All'austerità della facciata corrisponde la ricchezza delle decorazioni scultoree, dove si inseguono cornici, figure geometriche, vegetali e zoomorfe che celebrano l'incontro tra l'uomo e la natura: la testimonianza più ricca e variegata degli scalpellini che operarono sulle pievi romaniche astigiane e dei loro inconfondibili segni di bottega. L'interno è di rara bellezza e nell'abside centrale campeggia un'affresco del XIV secolo. 

Chiesa di San Nazario e Celso di Montechiaro d’Asti

Uno dei vertici del cosiddetto "triangolo d'oro" delle pievi romaniche astigiane passa per la Chiesa di San Nazario e Celso.

Il contesto è sempre quello bucolico di un colle verde di maggenghi o infuocato di grano, raggiungibile solo a piedi. L'edificio è unico nel suo genere per proporzioni, minuscola la chiesa e imponente il campanile; per i cromatismi tra pietra candida e mattoni rossi. All'esterno si rincorrono motivi floreali e un animale mostruoso che si morde la coda, inserito in un insieme di motivi geometrici. Bellissimo l'arco del portale della facciata, decorato a cornucopia e intarsi policromi a dente di lupo.

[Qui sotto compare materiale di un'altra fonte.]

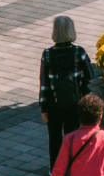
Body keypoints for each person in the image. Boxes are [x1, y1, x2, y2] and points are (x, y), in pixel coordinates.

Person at [39, 15, 95, 168]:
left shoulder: (47, 54)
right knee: (73, 136)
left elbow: (44, 84)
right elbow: (90, 75)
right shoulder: (79, 52)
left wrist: (43, 107)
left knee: (55, 138)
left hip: (53, 104)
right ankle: (72, 167)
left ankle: (55, 169)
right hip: (74, 102)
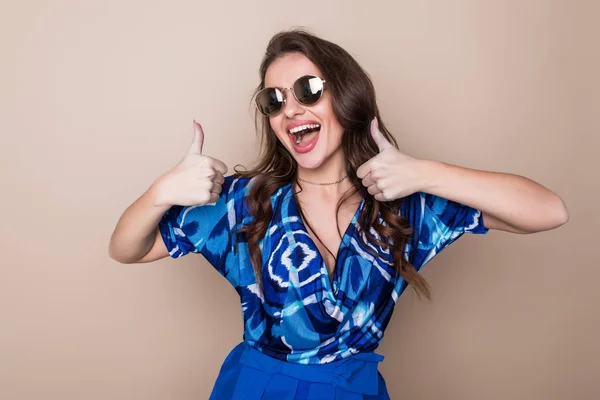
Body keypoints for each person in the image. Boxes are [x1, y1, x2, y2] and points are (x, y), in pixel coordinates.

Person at [108, 29, 569, 399]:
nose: (290, 110)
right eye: (274, 100)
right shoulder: (245, 202)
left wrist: (425, 172)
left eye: (307, 90)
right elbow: (128, 248)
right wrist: (160, 192)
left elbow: (549, 210)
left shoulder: (405, 203)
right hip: (259, 389)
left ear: (345, 96)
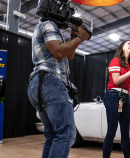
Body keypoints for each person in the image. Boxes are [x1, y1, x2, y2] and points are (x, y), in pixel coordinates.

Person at [27, 2, 90, 158]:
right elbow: (58, 51)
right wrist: (81, 37)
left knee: (53, 135)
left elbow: (69, 54)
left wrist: (75, 35)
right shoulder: (48, 24)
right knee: (66, 133)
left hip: (40, 83)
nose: (67, 13)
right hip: (50, 81)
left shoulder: (43, 26)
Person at [103, 40, 130, 158]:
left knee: (125, 133)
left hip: (125, 98)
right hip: (113, 96)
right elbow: (116, 81)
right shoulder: (116, 61)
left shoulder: (129, 65)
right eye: (128, 43)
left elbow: (129, 86)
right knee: (112, 131)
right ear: (122, 47)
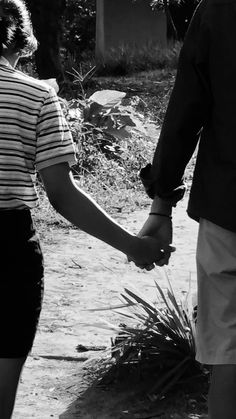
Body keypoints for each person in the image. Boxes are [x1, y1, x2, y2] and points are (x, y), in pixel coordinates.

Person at [0, 1, 171, 418]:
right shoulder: (36, 96)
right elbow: (62, 194)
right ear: (23, 43)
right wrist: (133, 245)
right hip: (5, 254)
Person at [138, 0, 236, 418]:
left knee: (230, 349)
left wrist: (162, 206)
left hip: (229, 208)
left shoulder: (219, 9)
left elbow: (186, 109)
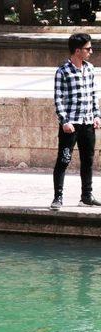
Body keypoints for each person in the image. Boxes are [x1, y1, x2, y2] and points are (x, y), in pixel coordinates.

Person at [51, 33, 101, 211]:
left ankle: (86, 196)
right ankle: (58, 197)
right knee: (64, 160)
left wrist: (97, 115)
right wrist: (64, 121)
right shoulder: (63, 71)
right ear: (77, 50)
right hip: (70, 125)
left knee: (88, 160)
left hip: (88, 123)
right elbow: (59, 99)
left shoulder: (90, 69)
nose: (91, 51)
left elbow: (94, 95)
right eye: (88, 48)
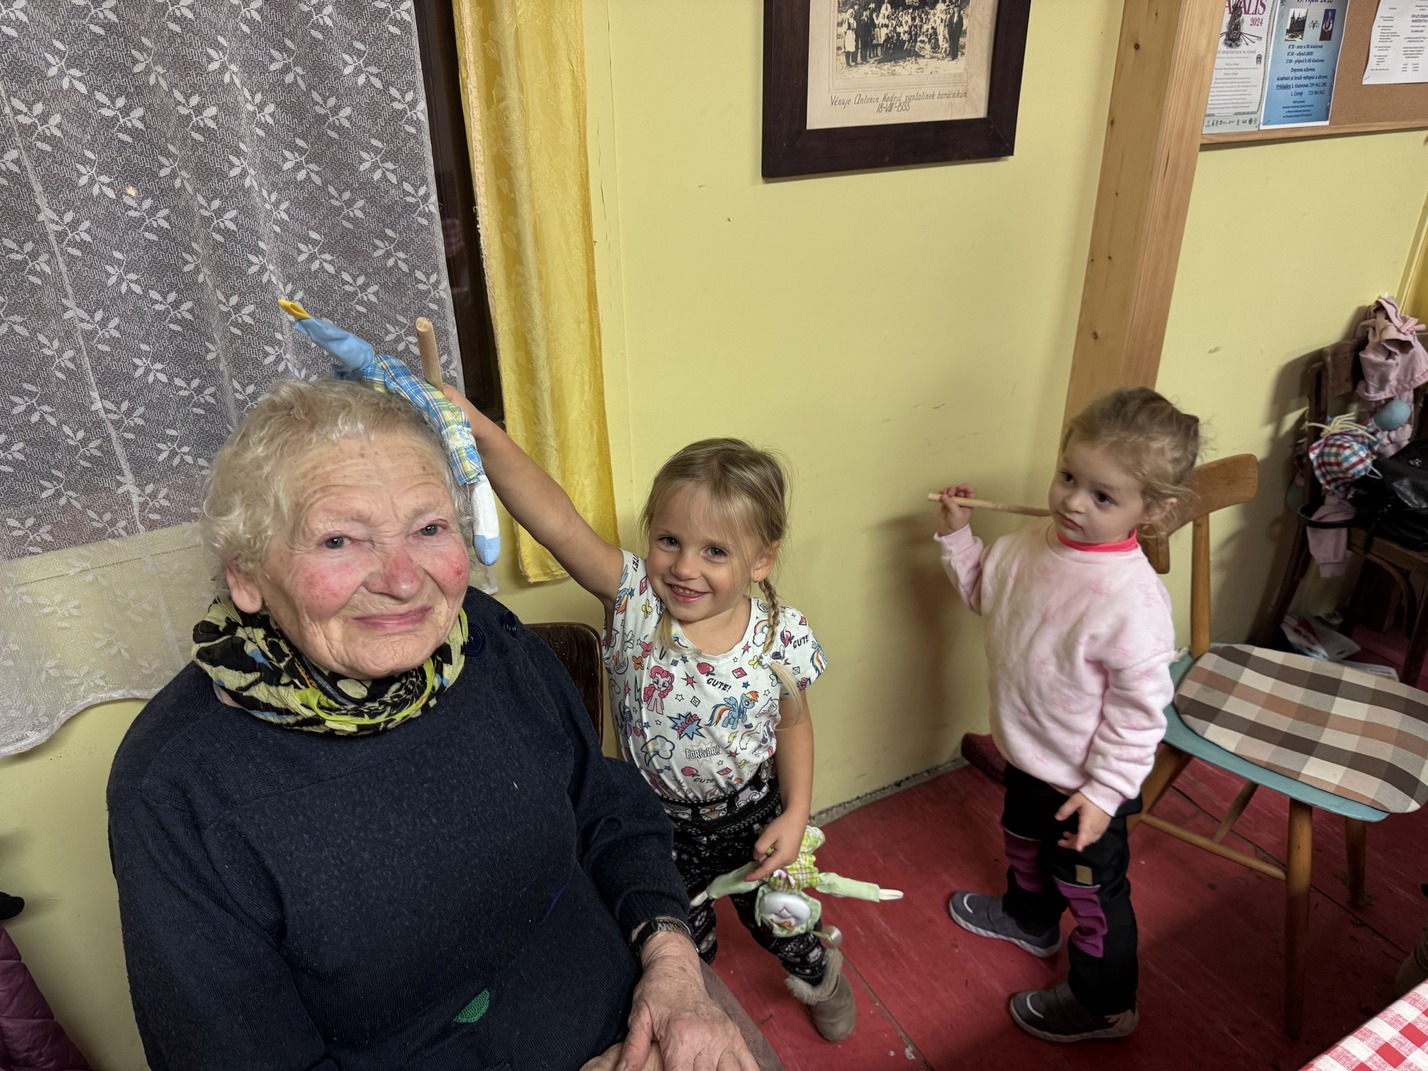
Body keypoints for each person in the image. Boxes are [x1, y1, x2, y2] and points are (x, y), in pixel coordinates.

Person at [107, 378, 779, 1071]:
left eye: (428, 528)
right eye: (339, 539)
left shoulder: (483, 639)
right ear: (246, 575)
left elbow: (606, 806)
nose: (403, 580)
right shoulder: (178, 786)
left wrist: (673, 967)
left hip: (647, 1007)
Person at [444, 388, 855, 1044]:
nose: (685, 567)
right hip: (654, 823)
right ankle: (703, 1011)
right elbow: (559, 522)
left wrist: (796, 811)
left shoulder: (782, 635)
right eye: (669, 540)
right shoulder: (633, 598)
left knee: (787, 923)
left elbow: (793, 724)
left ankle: (822, 976)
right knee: (682, 946)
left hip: (753, 815)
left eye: (715, 551)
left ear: (762, 558)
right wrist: (483, 435)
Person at [934, 387, 1200, 1043]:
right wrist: (958, 534)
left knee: (1092, 896)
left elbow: (1141, 716)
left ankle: (1104, 1004)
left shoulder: (1133, 603)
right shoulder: (1030, 543)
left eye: (1103, 497)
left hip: (1088, 785)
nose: (1073, 502)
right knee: (1023, 843)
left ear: (1152, 510)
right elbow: (985, 593)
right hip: (1028, 752)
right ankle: (1029, 920)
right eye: (1069, 477)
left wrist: (1105, 792)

Chiesa di San Lorenzo di Montiglio

Di ubicazione cimiteriale, alle porte del paese, è la Chiesan di San Lorenzo di Montiglio.

La facciata è stata purtroppo ricostruita e non è degna di nota; lo stile Romanico astigiano si ravvisa invece nelle fiancate e nell'abside.

Eleganti monofore e archetti, motivi a doppia treccia, giochi cromatici dell'arenaria alternata al mattone, capitelli sontuosi e fantastiche decorazioni antropomorfe e zoomorfe.

Il tour tra le pievi romaniche astigiane, immerse nel verde, è un toccasana per gli occhi e lo spirito, che in questa armonia di luoghi ritrova un patrimonio inestimabile di fantasia e religiosità popolare.